Segmento di testo -
◇ ◇ ◇ ◇ ◇ ◇ ◇

RIFLESSIONI: Se un cristianesimo che coincidesse solo con il “credo quia absurdum”, come in Kierkegaard, scontenterebbe quanti si adoperano per mostrare a vari livelli la complementarietà tra fides et ratio; parimenti, una religione esclusivamente “entro i limiti della ragione” dimentica quanto alla fede inerisca strutturalmente il mistero, il paradosso, il salto nel buio, l’abbandono fiducioso. Oggigiorno, posti di fronte ai vari “nodi etico-religiosi” che la società ci pone, siamo spesso tentati di riportare tutto “entro i limiti della ragione”, di risolvere la fede nella ragione, ingenerando spesso incomprensioni e contrasti tra le parti. A volte, gioverebbe fare un passo indietro e ricordare che il cristianesimo non è in senso stretto una filosofia; e la fede tornerebbe a suscitare “timore e tremore” per un Assoluto al quale nulla è impossibile, anche quello che per noi resta paradosso e mistero.
———————————————
[1] Le citazioni sono tratte da: S. Kierkegaard, Timore e Tremore (Frygt og Baeven [Johannes de Silentio], 1843), in Opere, Piemme ed. 1995, pp. 192-201.
* L’immagine inserita nell’articolo è tratta da una Tavola lignea, opera di un artista attivo in Danzica (Gdansk) nel 1480-1490 ed esposta al Museo Nazionale di Varsavia. Il commento delle singole illustrazioni è tratto dal libro di padre Gianfranco Ravasi, I Comandamenti (edizioni San Paolo, Cinisello Balsamo 2002).
Per comune ammissione di Krzystof Kieslowski e del suo sceneggiatore congiunto Krzystof Piesiewicz, la Tavola lignea è stata la prima fonte ispiratrice del progetto Decalogo. [Cfr.: Da un’intervista a Krzystof Piesiewicz di Tadeus Sobolewski, in Kieslowski, Museo Nazionale del Cinema, Torino 1989].

◇ ◇ ◇ ◇ ◇ ◇ ◇

Dati forniti -
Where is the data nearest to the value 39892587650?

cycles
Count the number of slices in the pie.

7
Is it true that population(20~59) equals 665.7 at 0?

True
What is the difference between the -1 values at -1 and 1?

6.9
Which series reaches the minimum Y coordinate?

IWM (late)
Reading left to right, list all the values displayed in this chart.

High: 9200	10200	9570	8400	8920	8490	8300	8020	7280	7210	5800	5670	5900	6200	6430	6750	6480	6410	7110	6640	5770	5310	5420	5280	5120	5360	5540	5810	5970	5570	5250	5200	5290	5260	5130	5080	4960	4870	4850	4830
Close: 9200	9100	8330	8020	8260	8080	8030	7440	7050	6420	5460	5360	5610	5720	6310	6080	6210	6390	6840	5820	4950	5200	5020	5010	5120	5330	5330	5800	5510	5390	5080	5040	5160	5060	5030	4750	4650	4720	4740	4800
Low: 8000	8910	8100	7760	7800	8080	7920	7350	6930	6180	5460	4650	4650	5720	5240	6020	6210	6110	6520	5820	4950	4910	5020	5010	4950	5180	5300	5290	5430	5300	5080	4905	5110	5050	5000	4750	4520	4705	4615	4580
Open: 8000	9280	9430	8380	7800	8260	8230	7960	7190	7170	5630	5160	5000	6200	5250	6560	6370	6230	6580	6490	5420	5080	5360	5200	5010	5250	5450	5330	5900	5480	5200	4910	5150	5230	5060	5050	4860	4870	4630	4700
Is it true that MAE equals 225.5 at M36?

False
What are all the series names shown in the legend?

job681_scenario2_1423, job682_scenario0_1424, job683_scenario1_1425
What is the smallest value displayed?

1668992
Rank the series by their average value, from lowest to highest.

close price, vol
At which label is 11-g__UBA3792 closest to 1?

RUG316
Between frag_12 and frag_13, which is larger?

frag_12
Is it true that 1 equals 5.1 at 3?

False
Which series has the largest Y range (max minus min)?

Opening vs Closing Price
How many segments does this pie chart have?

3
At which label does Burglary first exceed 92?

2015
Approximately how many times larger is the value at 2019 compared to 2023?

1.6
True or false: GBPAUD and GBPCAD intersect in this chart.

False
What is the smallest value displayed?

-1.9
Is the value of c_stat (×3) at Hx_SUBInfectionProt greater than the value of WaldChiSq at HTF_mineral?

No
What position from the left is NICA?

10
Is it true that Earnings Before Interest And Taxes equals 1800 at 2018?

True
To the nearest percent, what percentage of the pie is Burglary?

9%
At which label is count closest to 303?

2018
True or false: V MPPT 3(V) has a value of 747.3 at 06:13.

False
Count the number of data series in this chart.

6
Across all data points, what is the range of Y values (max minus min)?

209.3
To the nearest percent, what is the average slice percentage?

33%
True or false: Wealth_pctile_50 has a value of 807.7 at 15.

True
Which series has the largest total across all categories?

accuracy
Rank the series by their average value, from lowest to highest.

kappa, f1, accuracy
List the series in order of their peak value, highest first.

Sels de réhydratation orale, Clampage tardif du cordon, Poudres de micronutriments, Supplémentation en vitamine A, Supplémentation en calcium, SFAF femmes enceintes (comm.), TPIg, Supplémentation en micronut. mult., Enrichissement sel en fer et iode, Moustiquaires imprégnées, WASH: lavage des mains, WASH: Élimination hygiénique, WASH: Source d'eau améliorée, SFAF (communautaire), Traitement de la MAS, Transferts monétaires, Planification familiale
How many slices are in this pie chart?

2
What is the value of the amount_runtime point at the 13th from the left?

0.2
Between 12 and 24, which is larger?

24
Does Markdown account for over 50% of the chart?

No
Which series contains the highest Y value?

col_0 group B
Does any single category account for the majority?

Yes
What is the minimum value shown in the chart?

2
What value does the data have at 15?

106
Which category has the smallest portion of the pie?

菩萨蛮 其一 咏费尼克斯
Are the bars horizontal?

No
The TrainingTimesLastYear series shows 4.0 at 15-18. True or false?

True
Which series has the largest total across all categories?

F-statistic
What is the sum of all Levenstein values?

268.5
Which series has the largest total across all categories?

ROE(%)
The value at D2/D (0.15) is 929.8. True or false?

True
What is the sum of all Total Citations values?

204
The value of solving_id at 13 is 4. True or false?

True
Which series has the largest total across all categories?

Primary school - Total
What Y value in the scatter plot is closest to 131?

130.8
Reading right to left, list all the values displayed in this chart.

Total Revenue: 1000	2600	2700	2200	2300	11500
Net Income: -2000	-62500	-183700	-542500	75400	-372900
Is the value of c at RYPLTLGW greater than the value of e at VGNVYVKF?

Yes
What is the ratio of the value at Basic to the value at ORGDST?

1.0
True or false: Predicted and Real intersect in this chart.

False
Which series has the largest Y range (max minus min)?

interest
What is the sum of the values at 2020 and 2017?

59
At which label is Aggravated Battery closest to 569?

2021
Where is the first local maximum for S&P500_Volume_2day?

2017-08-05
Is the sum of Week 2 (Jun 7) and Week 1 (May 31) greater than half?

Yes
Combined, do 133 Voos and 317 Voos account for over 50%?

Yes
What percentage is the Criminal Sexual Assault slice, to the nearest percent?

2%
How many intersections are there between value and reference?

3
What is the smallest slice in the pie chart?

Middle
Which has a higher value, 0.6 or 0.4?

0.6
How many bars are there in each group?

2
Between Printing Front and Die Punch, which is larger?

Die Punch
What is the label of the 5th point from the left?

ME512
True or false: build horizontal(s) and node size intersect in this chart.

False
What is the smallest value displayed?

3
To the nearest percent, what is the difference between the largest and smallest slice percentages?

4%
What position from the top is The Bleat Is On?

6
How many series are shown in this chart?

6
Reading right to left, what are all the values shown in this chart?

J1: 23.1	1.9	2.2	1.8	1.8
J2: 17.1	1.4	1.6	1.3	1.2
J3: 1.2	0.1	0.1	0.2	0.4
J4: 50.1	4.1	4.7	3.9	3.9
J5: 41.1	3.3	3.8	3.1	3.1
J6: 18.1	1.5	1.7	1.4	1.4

◇ ◇ ◇ ◇ ◇ ◇ ◇

Obiettivo del compito -
Puoi stampare di nuovo, parola per parola e per intero, il segmento di testo su fede e ragione?

Risposta attesa -
RIFLESSIONI: Se un cristianesimo che coincidesse solo con il “credo quia absurdum”, come in Kierkegaard, scontenterebbe quanti si adoperano per mostrare a vari livelli la complementarietà tra fides et ratio; parimenti, una religione esclusivamente “entro i limiti della ragione” dimentica quanto alla fede inerisca strutturalmente il mistero, il paradosso, il salto nel buio, l’abbandono fiducioso. Oggigiorno, posti di fronte ai vari “nodi etico-religiosi” che la società ci pone, siamo spesso tentati di riportare tutto “entro i limiti della ragione”, di risolvere la fede nella ragione, ingenerando spesso incomprensioni e contrasti tra le parti. A volte, gioverebbe fare un passo indietro e ricordare che il cristianesimo non è in senso stretto una filosofia; e la fede tornerebbe a suscitare “timore e tremore” per un Assoluto al quale nulla è impossibile, anche quello che per noi resta paradosso e mistero.
———————————————
[1] Le citazioni sono tratte da: S. Kierkegaard, Timore e Tremore (Frygt og Baeven [Johannes de Silentio], 1843), in Opere, Piemme ed. 1995, pp. 192-201.
* L’immagine inserita nell’articolo è tratta da una Tavola lignea, opera di un artista attivo in Danzica (Gdansk) nel 1480-1490 ed esposta al Museo Nazionale di Varsavia. Il commento delle singole illustrazioni è tratto dal libro di padre Gianfranco Ravasi, I Comandamenti (edizioni San Paolo, Cinisello Balsamo 2002).
Per comune ammissione di Krzystof Kieslowski e del suo sceneggiatore congiunto Krzystof Piesiewicz, la Tavola lignea è stata la prima fonte ispiratrice del progetto Decalogo. [Cfr.: Da un’intervista a Krzystof Piesiewicz di Tadeus Sobolewski, in Kieslowski, Museo Nazionale del Cinema, Torino 1989].